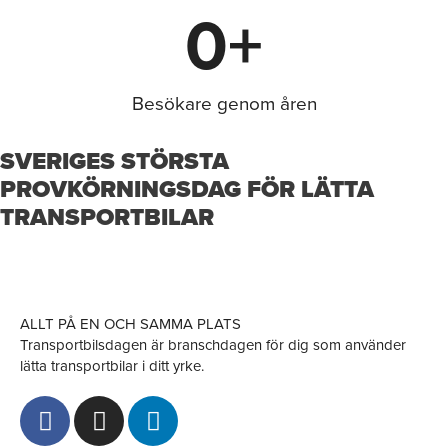
0
+
Besökare genom åren
SVERIGES STÖRSTA
PROVKÖRNINGSDAG FÖR LÄTTA
TRANSPORTBILAR
ALLT PÅ EN OCH SAMMA PLATS
Transportbilsdagen är branschdagen för dig som använder
lätta transportbilar i ditt yrke.
F
I
L
a
n
i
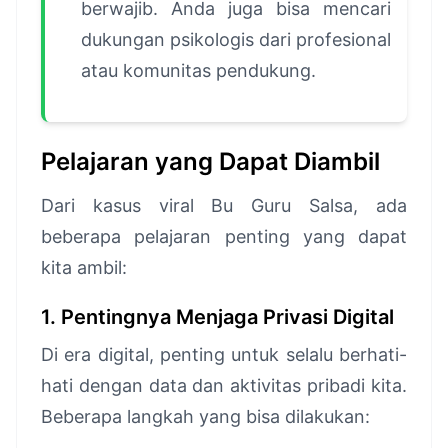
berwajib. Anda juga bisa mencari
dukungan psikologis dari profesional
atau komunitas pendukung.
Pelajaran yang Dapat Diambil
Dari kasus viral Bu Guru Salsa, ada
beberapa pelajaran penting yang dapat
kita ambil:
1. Pentingnya Menjaga Privasi Digital
Di era digital, penting untuk selalu berhati-
hati dengan data dan aktivitas pribadi kita.
Beberapa langkah yang bisa dilakukan:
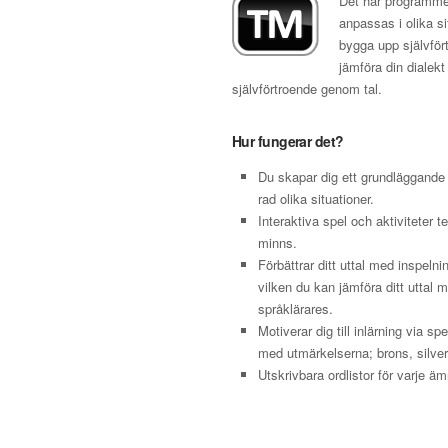
Det här programmet
anpassas i olika si
bygga upp självfört
jämföra din dialekt
självförtroende genom tal.
Hur fungerar det?
Du skapar dig ett grundläggande 
rad olika situationer.
Interaktiva spel och aktiviteter 
minns.
Förbättrar ditt uttal med inspeln
vilken du kan jämföra ditt uttal 
språklärares.
Motiverar dig till inlärning via s
med utmärkelserna; brons, silver 
Utskrivbara ordlistor för varje ä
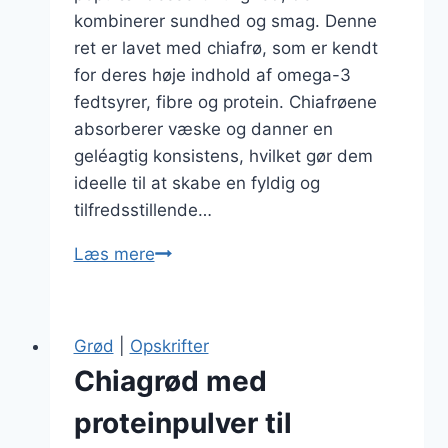
kombinerer sundhed og smag. Denne
ret er lavet med chiafrø, som er kendt
for deres høje indhold af omega-3
fedtsyrer, fibre og protein. Chiafrøene
absorberer væske og danner en
geléagtig konsistens, hvilket gør dem
ideelle til at skabe en fyldig og
tilfredsstillende…
Chiagrød
Læs mere
til
dessert
toppet
Grød
|
Opskrifter
med
Chiagrød med
kiwi
proteinpulver til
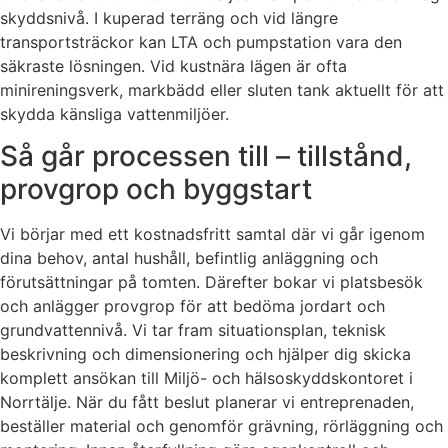
skyddsnivå. I kuperad terräng och vid längre
transportsträckor kan LTA och pumpstation vara den
säkraste lösningen. Vid kustnära lägen är ofta
minireningsverk, markbädd eller sluten tank aktuellt för att
skydda känsliga vattenmiljöer.
Så går processen till – tillstånd,
provgrop och byggstart
Vi börjar med ett kostnadsfritt samtal där vi går igenom
dina behov, antal hushåll, befintlig anläggning och
förutsättningar på tomten. Därefter bokar vi platsbesök
och anlägger provgrop för att bedöma jordart och
grundvattennivå. Vi tar fram situationsplan, teknisk
beskrivning och dimensionering och hjälper dig skicka
komplett ansökan till Miljö- och hälsoskyddskontoret i
Norrtälje. När du fått beslut planerar vi entreprenaden,
beställer material och genomför grävning, rörläggning och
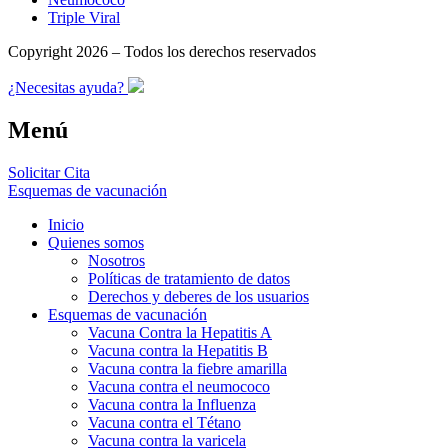
Triple Viral
Copyright 2026 – Todos los derechos reservados
¿Necesitas ayuda?
Menú
Solicitar Cita
Esquemas de vacunación
Inicio
Quienes somos
Nosotros
Políticas de tratamiento de datos
Derechos y deberes de los usuarios
Esquemas de vacunación
Vacuna Contra la Hepatitis A
Vacuna contra la Hepatitis B
Vacuna contra la fiebre amarilla
Vacuna contra el neumococo
Vacuna contra la Influenza
Vacuna contra el Tétano
Vacuna contra la varicela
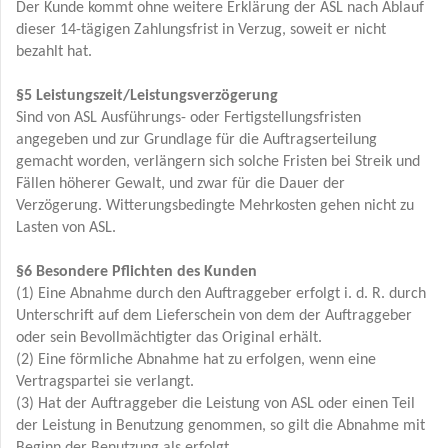
Der Kunde kommt ohne weitere Erklärung der ASL nach Ablauf
dieser 14-tägigen Zahlungsfrist in Verzug, soweit er nicht
bezahlt hat.
§5 Leistungszeit/Leistungsverzögerung
Sind von ASL Ausführungs- oder Fertigstellungsfristen
angegeben und zur Grundlage für die Auftragserteilung
gemacht worden, verlängern sich solche Fristen bei Streik und
Fällen höherer Gewalt, und zwar für die Dauer der
Verzögerung. Witterungsbedingte Mehrkosten gehen nicht zu
Lasten von ASL.
§6 Besondere Pflichten des Kunden
(1) Eine Abnahme durch den Auftraggeber erfolgt i. d. R. durch
Unterschrift auf dem Lieferschein von dem der Auftraggeber
oder sein Bevollmächtigter das Original erhält.
(2) Eine förmliche Abnahme hat zu erfolgen, wenn eine
Vertragspartei sie verlangt.
(3) Hat der Auftraggeber die Leistung von ASL oder einen Teil
der Leistung in Benutzung genommen, so gilt die Abnahme mit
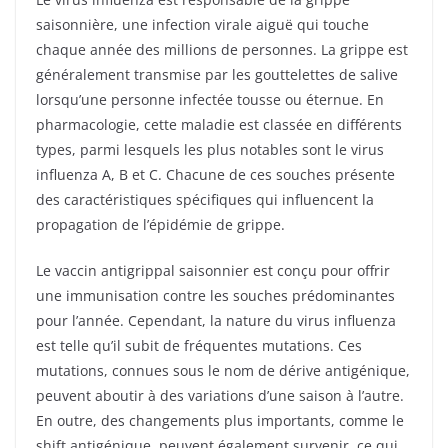
saisonnière, une infection virale aiguë qui touche
chaque année des millions de personnes. La grippe est
généralement transmise par les gouttelettes de salive
lorsqu’une personne infectée tousse ou éternue. En
pharmacologie, cette maladie est classée en différents
types, parmi lesquels les plus notables sont le virus
influenza A, B et C. Chacune de ces souches présente
des caractéristiques spécifiques qui influencent la
propagation de l’épidémie de grippe.
Le vaccin antigrippal saisonnier est conçu pour offrir
une immunisation contre les souches prédominantes
pour l’année. Cependant, la nature du virus influenza
est telle qu’il subit de fréquentes mutations. Ces
mutations, connues sous le nom de dérive antigénique,
peuvent aboutir à des variations d’une saison à l’autre.
En outre, des changements plus importants, comme le
shift antigénique, peuvent également survenir, ce qui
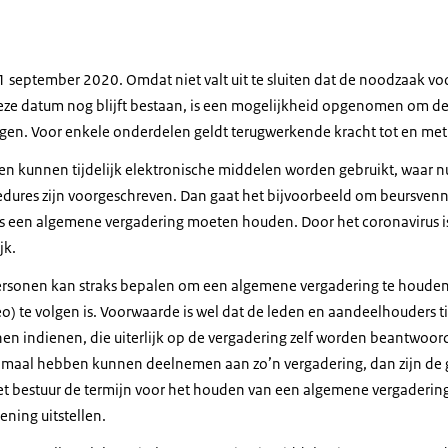
 september 2020. Omdat niet valt uit te sluiten dat de noodzaak voor
ze datum nog blijft bestaan, is een mogelijkheid opgenomen om de
gen. Voor enkele onderdelen geldt terugwerkende kracht tot en me
nen kunnen tijdelijk elektronische middelen worden gebruikt, waar n
edures zijn voorgeschreven. Dan gaat het bijvoorbeeld om beursve
jks een algemene vergadering moeten houden. Door het coronavirus is
jk.
ersonen kan straks bepalen om een algemene vergadering te houden d
eo) te volgen is. Voorwaarde is wel dat de leden en aandeelhouders t
en indienen, die uiterlijk op de vergadering zelf worden beantwoord
imaal hebben kunnen deelnemen aan zo’n vergadering, dan zijn de
et bestuur de termijn voor het houden van een algemene vergadering
ning uitstellen.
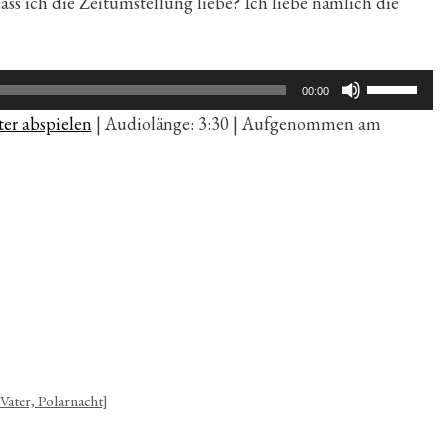
ss ich die Zeitumstellung liebe? Ich liebe nämlich die
Pfeiltaste
00:00
Hoch/Run
er abspielen
|
Audiolänge: 3:30
|
Aufgenommen am
benutzen,
um
die
Lautstärk
zu
regeln.
 Vater, Polarnacht]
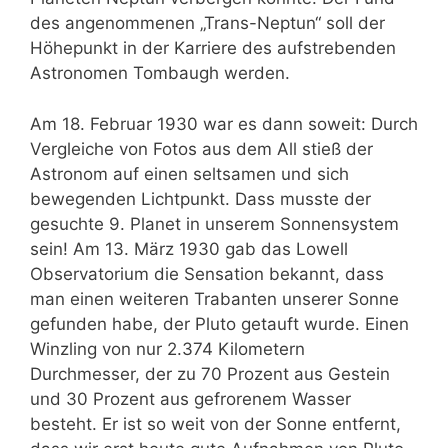
des angenommenen „Trans-Neptun“ soll der
Höhepunkt in der Karriere des aufstrebenden
Astronomen Tombaugh werden.
Am 18. Februar 1930 war es dann soweit: Durch
Vergleiche von Fotos aus dem All stieß der
Astronom auf einen seltsamen und sich
bewegenden Lichtpunkt. Dass musste der
gesuchte 9. Planet in unserem Sonnensystem
sein! Am 13. März 1930 gab das Lowell
Observatorium die Sensation bekannt, dass
man einen weiteren Trabanten unserer Sonne
gefunden habe, der Pluto getauft wurde. Einen
Winzling von nur 2.374 Kilometern
Durchmesser, der zu 70 Prozent aus Gestein
und 30 Prozent aus gefrorenem Wasser
besteht. Er ist so weit von der Sonne entfernt,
====
→ Directions for this task
Say how many lines in the entries above contain the string "Prozent". Give the number by itself.

→ Exercise solution
2